Si l’on peut comprendre que tout individu aspire à être le plus longtemps possible en bonne santé, alerte et dynamique, on peut s’interroger sur l’obsession de vouloir rester jeune à tout prix au niveau des apparences physiques, non sans avoir parfois recours à la chirurgie esthétique ou autre subterfuge destiné à masquer le passage du temps. Outre qu’elle est sclérosante, une telle obsession traduit le plus souvent un profond mal-être intérieur, et elle est d’autant plus vaine que tout « rajeunissement » ne peut être que provisoire, de sorte que l’on doit accepter tôt ou tard les effets du vieillissement.
S’il y a des personnes qui refusent obstinément de vieillir, il faut reconnaître que la société actuelle cultive le jeunisme, au point qu’il est devenu un vecteur de sélection dans de nombreux domaines. On peut même dire qu’il fait désormais partie des facteurs de discrimination, notamment pour exercer ou continuer à exercer certaines professions.

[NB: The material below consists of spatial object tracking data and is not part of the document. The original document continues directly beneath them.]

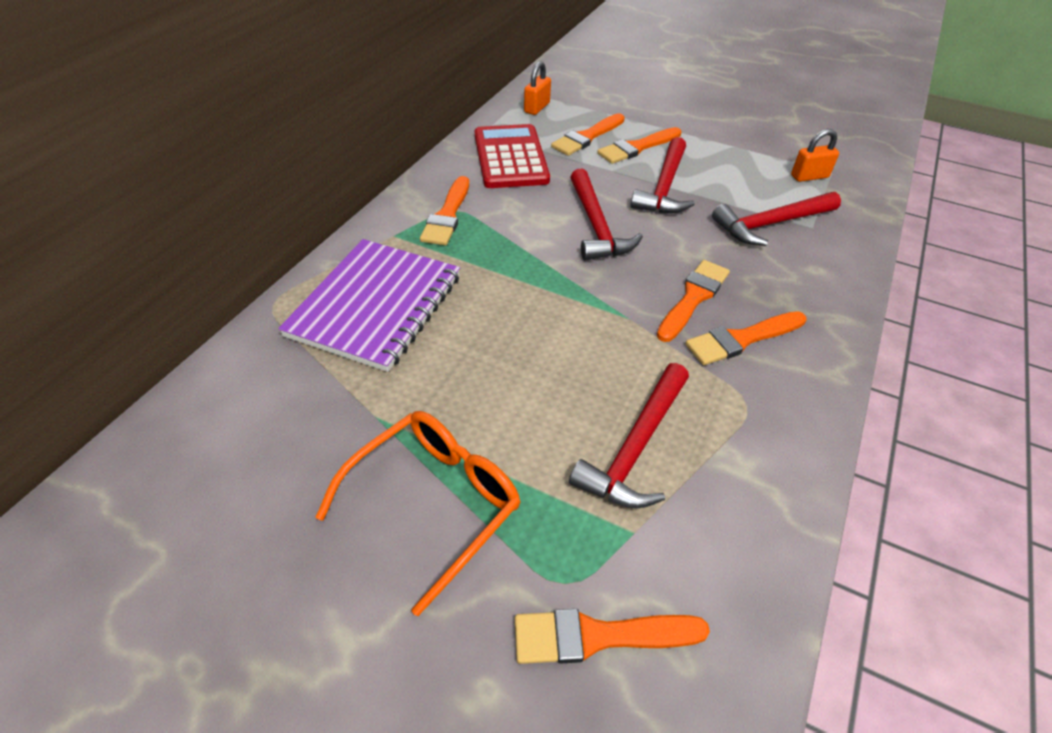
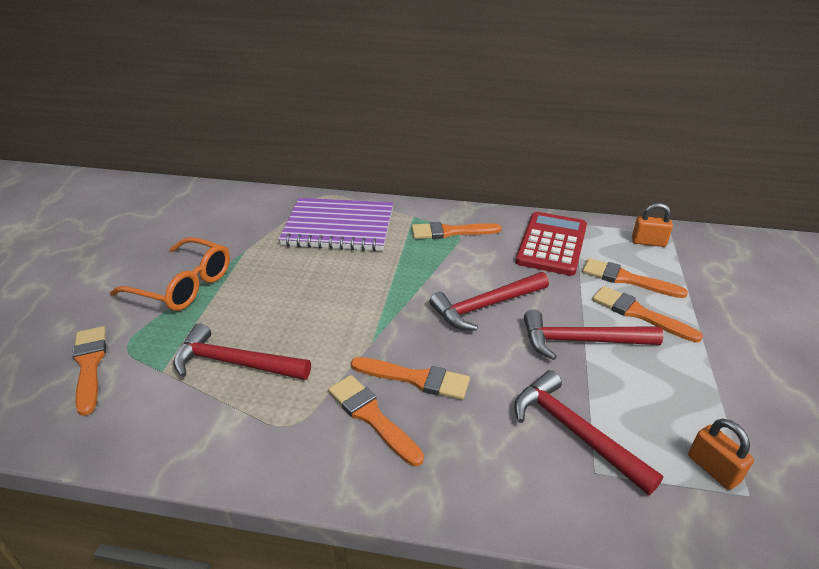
camera: 75 degrees right, 10 degrees down
red calculator [475,124,550,188] -> red calculator turned 45 degrees counterclockwise [515,212,587,276]

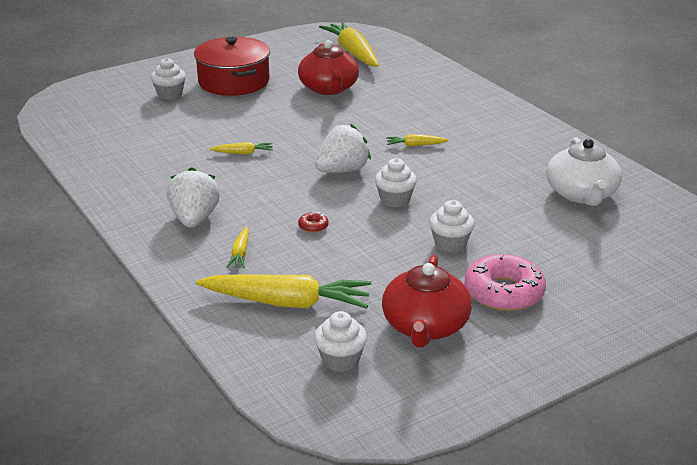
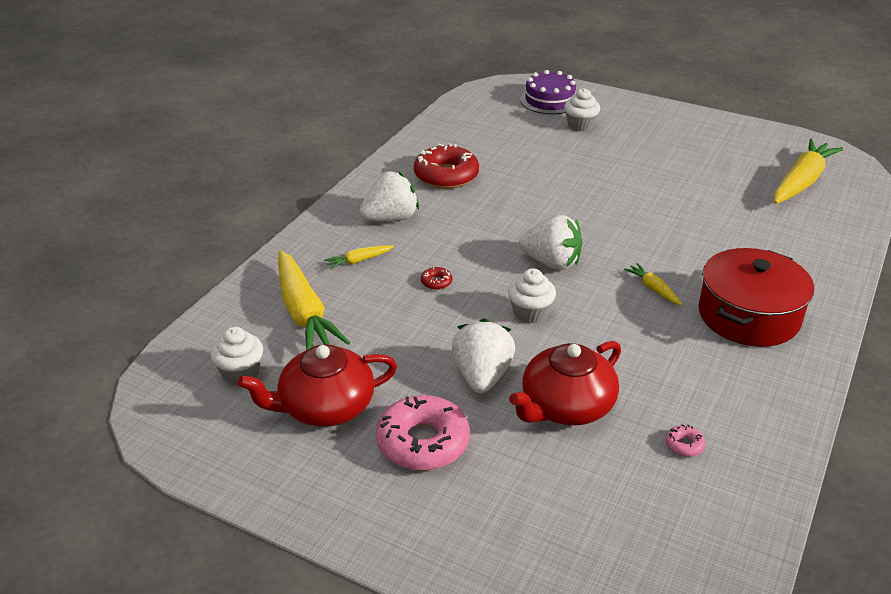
camera: 60 degrees right, 5 degrees up
red pot [194,37,270,96] -> red pot moved to [699,248,814,347]
yellow carrot [209,142,273,154] -> none
red teapot [298,40,359,95] -> red teapot moved to [509,341,621,425]
white cupcake [429,200,475,252] -> white strawberry [452,318,515,393]
white teapot [546,137,622,206] -> pink donut [666,424,706,457]
none -> red donut [414,143,479,189]
none -> purple cake [520,70,576,114]

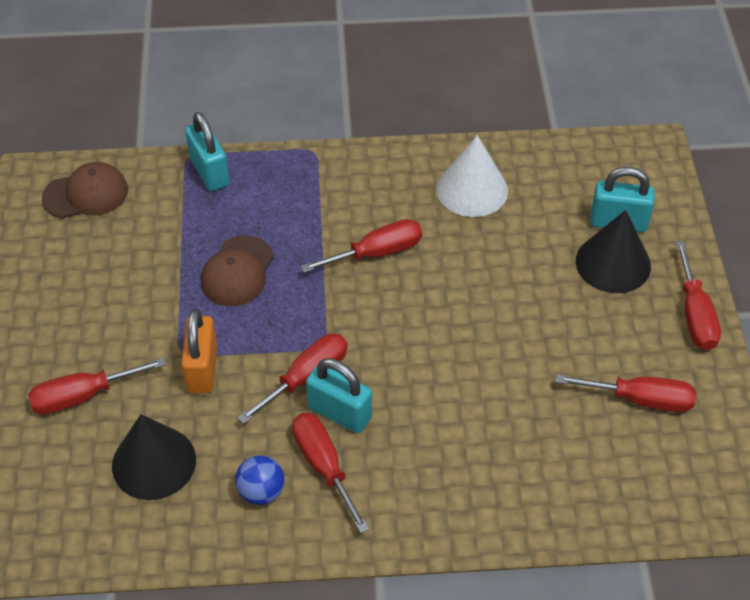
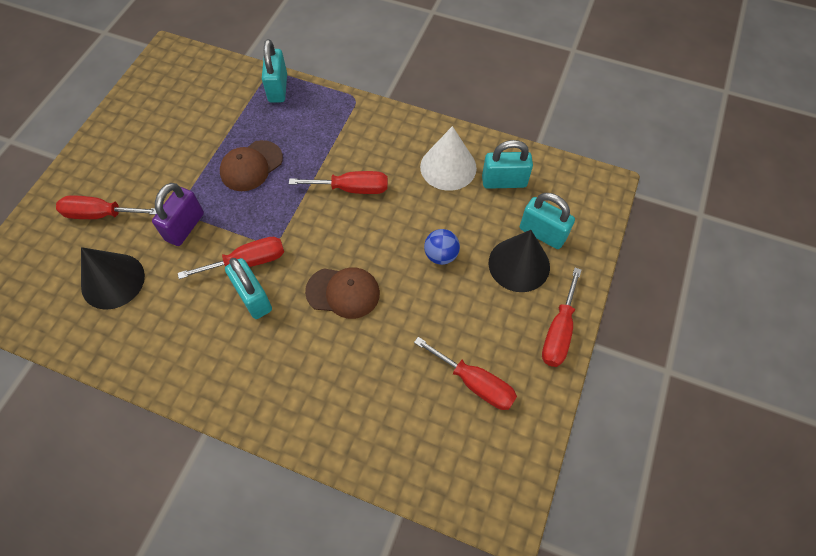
camera: 25 degrees right, 10 degrees up
brown cap [42,162,128,218] -> brown cap moved to [305,267,380,319]
orange padlock [181,309,217,393] -> purple padlock [152,183,204,246]
blue ball [235,455,284,505] -> blue ball moved to [424,229,460,265]
red screwdriver [292,413,369,533] -> none
none -> turquoise padlock [482,140,533,189]

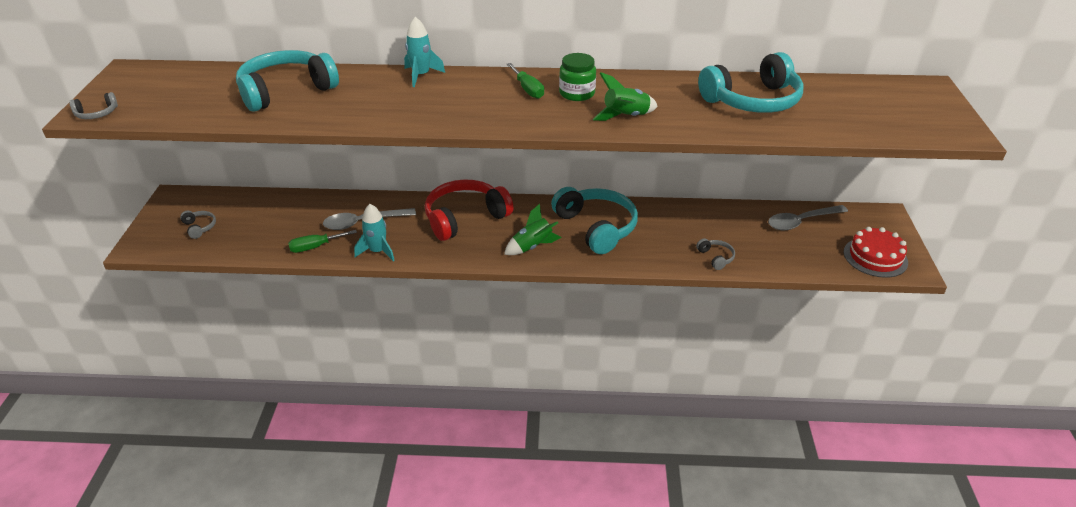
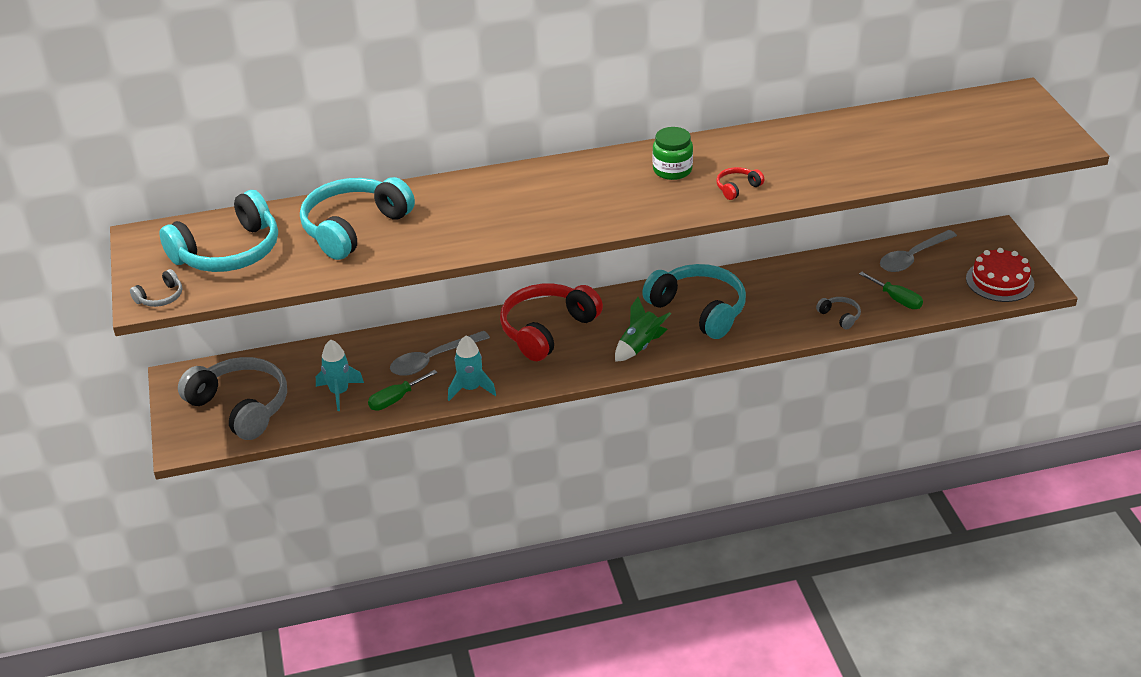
camera: 15 degrees left, 0 degrees up
grey headphones [180,211,216,239] -> grey headphones [178,357,287,440], size x2.34
turquoise rocket [404,17,445,87] -> turquoise rocket moved to [316,340,364,411]
green screwdriver [506,63,544,99] -> green screwdriver moved to [859,272,923,309]
green rocket [593,72,658,121] -> red headphones [716,167,764,200]
turquoise headphones [698,52,803,113] -> turquoise headphones moved to [159,190,278,272]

Cette dérive est le reflet du culte des apparences, lequel fait partie des « valeurs » matérialistes qui n’ont cessé de se développer au cours des dernières décennies. En tant que tel, il sert de fondement à tout un système économique qui n’a de cesse que de l’entretenir pour des raisons purement financières.
De mon point de vue, le jeunisme n’est pas seulement une dérive matérialiste contraire au bon sens et au déroulement naturel de la vie. Il est également une insulte à la jeunesse elle-même. Je veux dire en cela que ceux qui s’y livrent et l’entretiennent s’illusionnent, car les jeunes ne sont pas dupes. La plupart d’entre eux trouvent pathétiques et même ridicules les efforts que certains font pour « parler jeune », « danser jeune », et d’une manière générale « paraître jeune ». Il serait tellement plus simple et tellement plus enrichissant que chaque génération exprime et assume les caractéristiques qui lui sont propres.
Ce n’est pas dans la forme que l’on peut et que l’on doit s’évertuer à rester jeune, mais dans le fond. Autrement dit, nous devons accepter avec philosophie le vieillissement de notre corps physique (tout en nous efforçant de le maintenir en bonne santé), et entretenir la jeunesse de notre esprit. Comment ? En restant en phase avec notre époque sans pour autant en accepter les dérives, en restant ouverts à la nouveauté sans nous sentir obligés d’y adhérer, en privilégiant les échanges entre générations, en cultivant l’aptitude à nous émerveiller, etc. Lorsqu’elle n’est plus l’apanage du corps, la jeunesse est donc un état d’esprit, alors que le jeunisme est une posture qui tient autant de la mode que de l’opportunisme.